New technologies are constantly being introduced in our industry. By staying on top of them, we expect to remain one of the lowest-cost producers in North America.
While having high-quality assets and a strong team are requirements for the creation of long-term shareholder value, we view an appropriate financial strategy to be equally important. As we operate in a capital-intensive cyclical industry, we seek to strike a balance between minimizing our cost of capital while maintaining a conservative balance sheet that provides us with sufficient liquidity to maximize our long-term growth through the cycles.
In general, we prefer to maintain a simple capital structure, focusing on common equity, unsecured bonds, and our revolving credit facility. These currently make up the vast majority of our capital structure. In order to maximize our liquidity during downcycles, the majority of our debt funding typically comes from our bonds. This keeps the capacity on our revolving credit facility available for times when accessing the equity or debt markets may be prohibitively expensive. We seek to manage our bonds over time in order to minimize our interest expense, as well as to minimize the risk that sizable maturities will come due during industry downcycles. To this end, we replaced $600 million of 8.625% bonds with $650 million of 6.25% bonds in early 2015. While this reduced our annual interest expense by approximately $11 million per year, it also extended the maturity of the notes from 2018 to 2023. As a result, we have no near-term maturities for our debt.

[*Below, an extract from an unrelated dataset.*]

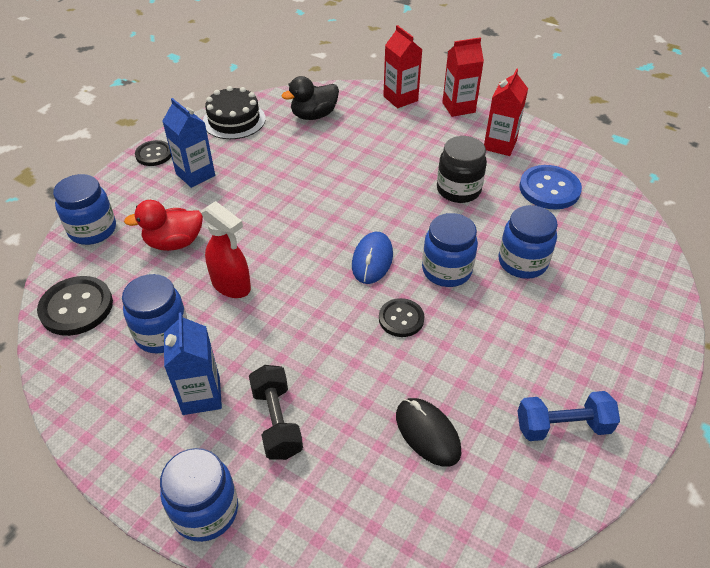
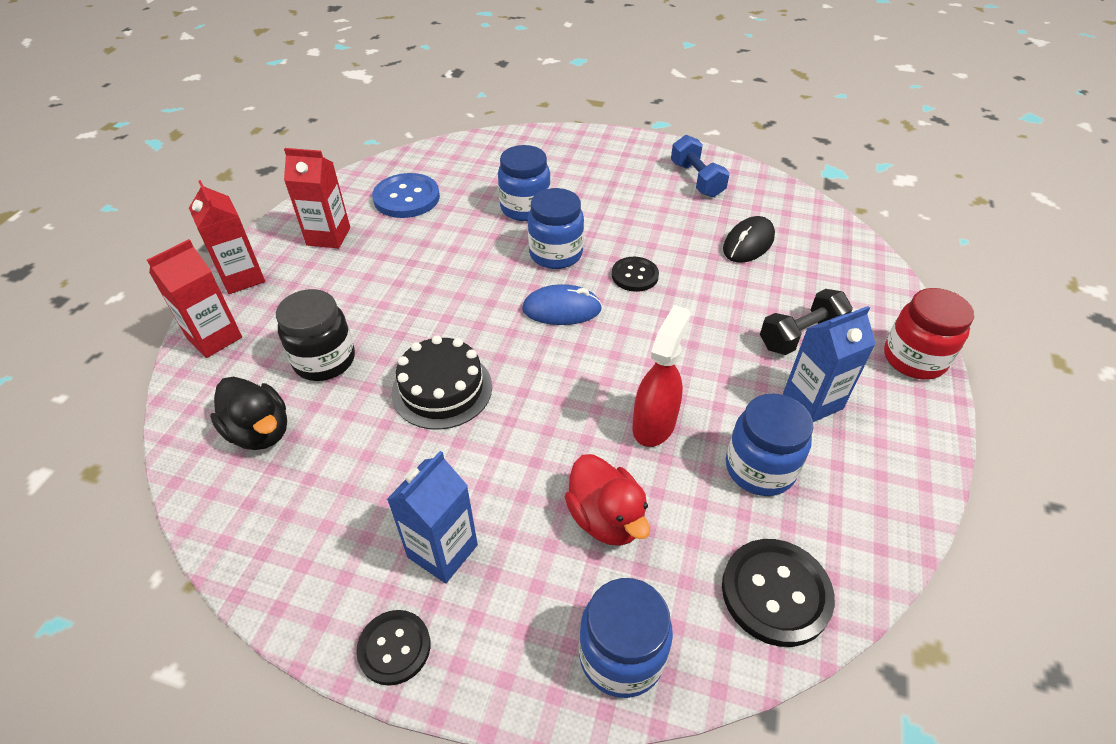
camera: 105 degrees left, 0 degrees up
(205, 510) = (914, 359): blue jar -> red jar
(234, 120) = (274, 547): black cake -> black cake (442, 389)
(458, 190) = (421, 259): black jar -> black jar (324, 360)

We have ample liquidity to execute our capital plan in the current environment.
Given our focus on minimizing the cost of capital, we had historically been comfortable operating our business with a net-debt-to-adjusted-EBITDA ratio of around 4.0x. However, following the last industry downturn, we decided that the potential for increased commodity price volatility necessitated a more conservative balance sheet. We also felt this would have a positive effect on our long-term cost of capital by reducing our weighted-average cost of equity through the cycles. As a result, from 2011 through 2014, we materially strengthened our balance sheet through our oil-weighted production growth combined with proceeds from asset sales. This reduced our net-debt-to-adjusted-EBITDA ratio to approximately 2.0x before the current downcycle began in mid-2014.
We seek to provide additional stability and cash flow visibility by employing an active hedging strategy. We typically target hedging 50%-75% of our production on a rolling 12-month basis. This helps protect our capital program and allows us to invest through the cycles rather than simply react to them. For 2016, we currently have hedges on approximately 14,800 Bbls/d, or approximately 60% of our forecast oil production, at a weighted-average floor price of approximately $64/Bbl. We have also begun adding hedge protection in 2017, and currently have approximately 12,000 Bbls/d hedged for the first half of the year at approximately $51/Bbl.
We exited 2015 with a net-debt-to-adjusted-EBITDA ratio of 2.7x, an undrawn $685 million revolver, and cash on the balance sheet. Combined with our strong hedge book, we believe that we have ample liquidity to execute our 2016 capital plan, which is designed to hold our crude oil production relatively flat while many of our competitors are experiencing declines. This should put us in a strong position to generate top-tier production growth once we get an appropriate commodity price signal.